● **EXCERPTED TEXT**:

-- START --

Re: [PATCH v8 0/6] virtio pmem driver
From: Michael S. Tsirkin
Date: Fri May 10 2019 - 12:31:30 EST
On Fri, May 10, 2019 at 09:21:56PM +0530, Pankaj Gupta wrote:
> Hi Michael & Dan,
> Please review/ack the patch series from LIBNVDIMM & VIRTIO side.
Hope to do this early next week.
> We have ack on ext4, xfs patches(4, 5 & 6) patch 2. Still need
> your ack on nvdimm patches(1 & 3) & virtio patch 2.
> Changes done from v7 are only in patch(2 & 3) and not
> affecting existing reviews. Request to please review.
> This patch series has implementation for "virtio pmem".
> "virtio pmem" is fake persistent memory(nvdimm) in guest
> which allows to bypass the guest page cache. This also
> implements a VIRTIO based asynchronous flush mechanism.
> Sharing guest kernel driver in this patchset with the
> changes suggested in v4. Tested with Qemu side device
> emulation  for virtio-pmem. Documented the impact of
> possible page cache side channel attacks with suggested
> Details of project idea for 'virtio pmem' flushing interface
> is shared  & .
> Implementation is divided into two parts:
> New virtio pmem guest driver and qemu code changes for new
> virtio pmem paravirtualized device.
> 1. Guest virtio-pmem kernel driver
> - Reads persistent memory range from paravirt device and
> registers with 'nvdimm_bus'.
> - 'nvdimm/pmem' driver uses this information to allocate
> persistent memory region and setup filesystem operations
> to the allocated memory.
> - virtio pmem driver implements asynchronous flushing
> interface to flush from guest to host.
> 2. Qemu virtio-pmem device
> - Creates virtio pmem device and exposes a memory range to
> KVM guest.
> - At host side this is file backed memory which acts as
> persistent memory.

-- END --

(Stored data entries)
-- START --

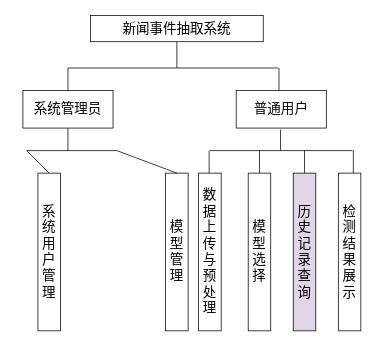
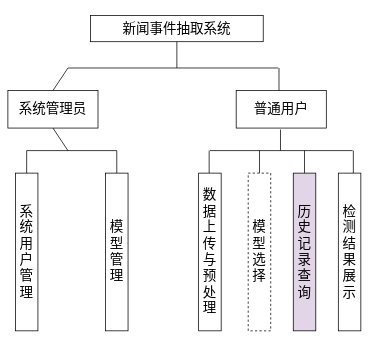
  <mxCell id="0" />
  <mxCell id="1" parent="0" />
  <mxCell id="2" value="&lt;font style=&quot;font-size: 18px&quot;&gt;新闻事件抽取系统&lt;/font&gt;" style="rounded=0;whiteSpace=wrap;html=1;align=center;" parent="1" vertex="1"><mxGeometry x="120" y="20" width="230" height="35" as="geometry" /></mxCell>
- <mxCell id="3" value="&lt;font style=&quot;font-size: 18px&quot;&gt;系统管理员&lt;/font&gt;" style="rounded=0;whiteSpace=wrap;html=1;" parent="1" vertex="1"><mxGeometry x="30" y="120" width="120" height="50" as="geometry" /></mxCell>
+ <mxCell id="3" value="&lt;font style=&quot;font-size: 18px&quot;&gt;系统管理员&lt;/font&gt;" style="rounded=0;whiteSpace=wrap;html=1;" parent="1" vertex="1"><mxGeometry x="10" y="120" width="120" height="50" as="geometry" /></mxCell>
  <mxCell id="4" value="&lt;font style=&quot;font-size: 18px&quot;&gt;普通用户&lt;/font&gt;" style="rounded=0;whiteSpace=wrap;html=1;" parent="1" vertex="1"><mxGeometry x="314" y="120" width="120" height="50" as="geometry" /></mxCell>
  <mxCell id="5" value="&lt;font style=&quot;font-size: 18px&quot;&gt;数据上传与预处理&lt;/font&gt;" style="rounded=0;whiteSpace=wrap;html=1;" parent="1" vertex="1"><mxGeometry x="264" y="230" width="30" height="210" as="geometry" /></mxCell>
- <mxCell id="6" value="&lt;font style=&quot;font-size: 18px&quot;&gt;模型选择&lt;/font&gt;" style="rounded=0;whiteSpace=wrap;html=1;" parent="1" vertex="1"><mxGeometry x="330" y="230" width="30" height="210" as="geometry" /></mxCell>
+ <mxCell id="6" value="&lt;font style=&quot;font-size: 18px&quot;&gt;模型选择&lt;/font&gt;" style="rounded=0;whiteSpace=wrap;html=1;dashed=1;" parent="1" vertex="1"><mxGeometry x="330" y="230" width="30" height="210" as="geometry" /></mxCell>
  <mxCell id="7" value="&lt;font style=&quot;font-size: 18px&quot;&gt;历史记录查询&lt;/font&gt;" style="rounded=0;whiteSpace=wrap;html=1;fillColor=#e1d5e7;" parent="1" vertex="1"><mxGeometry x="390" y="230" width="30" height="210" as="geometry" /></mxCell>
  <mxCell id="8" value="&lt;font style=&quot;font-size: 18px&quot;&gt;检测结果展示&lt;/font&gt;" style="rounded=0;whiteSpace=wrap;html=1;" parent="1" vertex="1"><mxGeometry x="450" y="230" width="30" height="210" as="geometry" /></mxCell>
- <mxCell id="9" value="&lt;span style=&quot;font-size: 18px&quot;&gt;系统用户管理&lt;/span&gt;" style="rounded=0;whiteSpace=wrap;html=1;" parent="1" vertex="1"><mxGeometry x="50" y="230" width="30" height="210" as="geometry" /></mxCell>
- <mxCell id="10" value="&lt;span style=&quot;font-size: 18px&quot;&gt;模型管理&lt;/span&gt;" style="rounded=0;whiteSpace=wrap;html=1;" parent="1" vertex="1"><mxGeometry x="220" y="230" width="30" height="210" as="geometry" /></mxCell>
+ <mxCell id="9" value="&lt;span style=&quot;font-size: 18px&quot;&gt;系统用户管理&lt;/span&gt;" style="rounded=0;whiteSpace=wrap;html=1;" parent="1" vertex="1"><mxGeometry x="20" y="230" width="30" height="210" as="geometry" /></mxCell>
+ <mxCell id="10" value="&lt;span style=&quot;font-size: 18px&quot;&gt;模型管理&lt;/span&gt;" style="rounded=0;whiteSpace=wrap;html=1;" parent="1" vertex="1"><mxGeometry x="140" y="230" width="30" height="210" as="geometry" /></mxCell>
  <mxCell id="11" value="" style="endArrow=none;html=1;startSize=14;endSize=14;sourcePerimeterSpacing=8;targetPerimeterSpacing=8;" edge="1" parent="1"><mxGeometry width="50" height="50" relative="1" as="geometry"><mxPoint x="90" y="90" as="sourcePoint" /><mxPoint x="370" y="90" as="targetPoint" /></mxGeometry></mxCell>
  <mxCell id="12" value="" style="endArrow=none;html=1;startSize=14;endSize=14;sourcePerimeterSpacing=8;targetPerimeterSpacing=8;exitX=0.5;exitY=0;exitDx=0;exitDy=0;" edge="1" parent="1" source="3"><mxGeometry width="50" height="50" relative="1" as="geometry"><mxPoint x="260" y="320" as="sourcePoint" /><mxPoint x="90" y="90" as="targetPoint" /></mxGeometry></mxCell>
  <mxCell id="13" value="" style="endArrow=none;html=1;startSize=14;endSize=14;sourcePerimeterSpacing=8;targetPerimeterSpacing=8;exitX=0.5;exitY=0;exitDx=0;exitDy=0;" edge="1" parent="1"><mxGeometry width="50" height="50" relative="1" as="geometry"><mxPoint x="371" y="120" as="sourcePoint" /><mxPoint x="371" y="90" as="targetPoint" /></mxGeometry></mxCell>
  <mxCell id="14" value="" style="endArrow=none;html=1;startSize=14;endSize=14;sourcePerimeterSpacing=8;targetPerimeterSpacing=8;entryX=0.5;entryY=1;entryDx=0;entryDy=0;" edge="1" parent="1" target="2"><mxGeometry width="50" height="50" relative="1" as="geometry"><mxPoint x="235" y="90" as="sourcePoint" /><mxPoint x="310" y="270" as="targetPoint" /></mxGeometry></mxCell>
  <mxCell id="15" value="" style="endArrow=none;html=1;startSize=14;endSize=14;sourcePerimeterSpacing=8;targetPerimeterSpacing=8;" edge="1" parent="1"><mxGeometry width="50" height="50" relative="1" as="geometry"><mxPoint x="35" y="200" as="sourcePoint" /><mxPoint x="155" y="200" as="targetPoint" /></mxGeometry></mxCell>
  <mxCell id="16" value="" style="endArrow=none;html=1;startSize=14;endSize=14;sourcePerimeterSpacing=8;targetPerimeterSpacing=8;exitX=0.5;exitY=0;exitDx=0;exitDy=0;" edge="1" parent="1" source="10"><mxGeometry width="50" height="50" relative="1" as="geometry"><mxPoint x="260" y="320" as="sourcePoint" /><mxPoint x="155" y="200" as="targetPoint" /></mxGeometry></mxCell>
  <mxCell id="17" value="" style="endArrow=none;html=1;startSize=14;endSize=14;sourcePerimeterSpacing=8;targetPerimeterSpacing=8;exitX=0.5;exitY=0;exitDx=0;exitDy=0;" edge="1" parent="1" source="9"><mxGeometry width="50" height="50" relative="1" as="geometry"><mxPoint x="260" y="320" as="sourcePoint" /><mxPoint x="35" y="200" as="targetPoint" /></mxGeometry></mxCell>
  <mxCell id="18" value="" style="endArrow=none;html=1;startSize=14;endSize=14;sourcePerimeterSpacing=8;targetPerimeterSpacing=8;entryX=0.5;entryY=1;entryDx=0;entryDy=0;" edge="1" parent="1" target="3"><mxGeometry width="50" height="50" relative="1" as="geometry"><mxPoint x="90" y="200" as="sourcePoint" /><mxPoint x="310" y="270" as="targetPoint" /></mxGeometry></mxCell>
  <mxCell id="19" value="" style="endArrow=none;html=1;startSize=14;endSize=14;sourcePerimeterSpacing=8;targetPerimeterSpacing=8;" edge="1" parent="1"><mxGeometry width="50" height="50" relative="1" as="geometry"><mxPoint x="279" y="200" as="sourcePoint" /><mxPoint x="469" y="200" as="targetPoint" /><Array as="points"><mxPoint x="369" y="200" /></Array></mxGeometry></mxCell>
  <mxCell id="20" value="" style="endArrow=none;html=1;startSize=14;endSize=14;sourcePerimeterSpacing=8;targetPerimeterSpacing=8;entryX=0.5;entryY=1;entryDx=0;entryDy=0;" edge="1" parent="1"><mxGeometry width="50" height="50" relative="1" as="geometry"><mxPoint x="373" y="200" as="sourcePoint" /><mxPoint x="373" y="172" as="targetPoint" /></mxGeometry></mxCell>
  <mxCell id="21" value="" style="endArrow=none;html=1;startSize=14;endSize=14;sourcePerimeterSpacing=8;targetPerimeterSpacing=8;" edge="1" parent="1"><mxGeometry width="50" height="50" relative="1" as="geometry"><mxPoint x="278" y="230" as="sourcePoint" /><mxPoint x="278" y="200" as="targetPoint" /></mxGeometry></mxCell>
  <mxCell id="22" value="" style="endArrow=none;html=1;startSize=14;endSize=14;sourcePerimeterSpacing=8;targetPerimeterSpacing=8;exitX=0.5;exitY=0;exitDx=0;exitDy=0;" edge="1" parent="1" source="6"><mxGeometry width="50" height="50" relative="1" as="geometry"><mxPoint x="260" y="220" as="sourcePoint" /><mxPoint x="345" y="200" as="targetPoint" /></mxGeometry></mxCell>
  <mxCell id="23" value="" style="endArrow=none;html=1;startSize=14;endSize=14;sourcePerimeterSpacing=8;targetPerimeterSpacing=8;exitX=0.5;exitY=0;exitDx=0;exitDy=0;" edge="1" parent="1" source="7"><mxGeometry width="50" height="50" relative="1" as="geometry"><mxPoint x="260" y="220" as="sourcePoint" /><mxPoint x="405" y="200" as="targetPoint" /></mxGeometry></mxCell>
  <mxCell id="24" value="" style="endArrow=none;html=1;startSize=14;endSize=14;sourcePerimeterSpacing=8;targetPerimeterSpacing=8;" edge="1" parent="1"><mxGeometry width="50" height="50" relative="1" as="geometry"><mxPoint x="470" y="230" as="sourcePoint" /><mxPoint x="470" y="200" as="targetPoint" /></mxGeometry></mxCell>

-- END --

● **GIVEN INSTRUCTION 1**: Reproduce the part of the virtio pmem message between "Hope to do this" and "to please review.", inclusive.
● **GIVEN INSTRUCTION 2**:
Answer these questions from the virtio pmem message:
(a) Who wrote the reply?
(b) When does the replier hope to do the review?
(c) What does the guest virtio-pmem kernel driver register the persistent memory range with?
● **GIVEN INSTRUCTION 3**: Continue the virtio pmem message from the point where it stops.

● **EXERCISE RESPONSE 1**:
Hope to do this early next week.
> We have ack on ext4, xfs patches(4, 5 & 6) patch 2. Still need
> your ack on nvdimm patches(1 & 3) & virtio patch 2.
> Changes done from v7 are only in patch(2 & 3) and not
> affecting existing reviews. Request to please review.

● **EXERCISE RESPONSE 2**:
(a) Michael S. Tsirkin
(b) Early next week
(c) 'nvdimm_bus'

● **EXERCISE RESPONSE 3**:
> - Qemu side flush uses aio thread pool API's and virtio
> for asynchronous guest multi request handling.
> David Hildenbrand CCed also posted a modified version of
> qemu virtio-pmem code based on updated Qemu memory device API.
> Virtio-pmem security implications and countermeasures:
> In previous posting of kernel driver, there was discussion 
> on possible implications of page cache side channel attacks with
> virtio pmem. After thorough analysis of details of known side
> channel attacks, below are the suggestions:
> - Depends entirely on how host backing image file is mapped
> into guest address space.
> - virtio-pmem device emulation, by default shared mapping is used
> to map host backing file. It is recommended to use separate
> backing file at host side for every guest. This will prevent
> any possibility of executing common code from multiple guests
> and any chance of inferring guest local data based based on
> execution time.
> - If backing file is required to be shared among multiple guests
> it is recommended to don't support host page cache eviction
> commands from the guest driver. This will avoid any possibility
> of inferring guest local data or host data from another guest.
> - Proposed device specification  for virtio-pmem device with
> details of possible security implications and suggested
> countermeasures for device emulation.
> Virtio-pmem errors handling:
> Checked behaviour of virtio-pmem for below types of errors
> Need suggestions on expected behaviour for handling these errors?
> - Hardware Errors: Uncorrectable recoverable Errors:
> a] virtio-pmem:
> - As per current logic if error page belongs to Qemu process,
> host MCE handler isolates(hwpoison) that page and send SIGBUS.
> Qemu SIGBUS handler injects exception to KVM guest.
> - KVM guest then isolates the page and send SIGBUS to guest
> userspace process which has mapped the page.
> b] Existing implementation for ACPI pmem driver:
> - Handles such errors with MCE notifier and creates a list
> of bad blocks. Read/direct access DAX operation return EIO
> if accessed memory page fall in bad block list.
> - It also starts backgound scrubbing.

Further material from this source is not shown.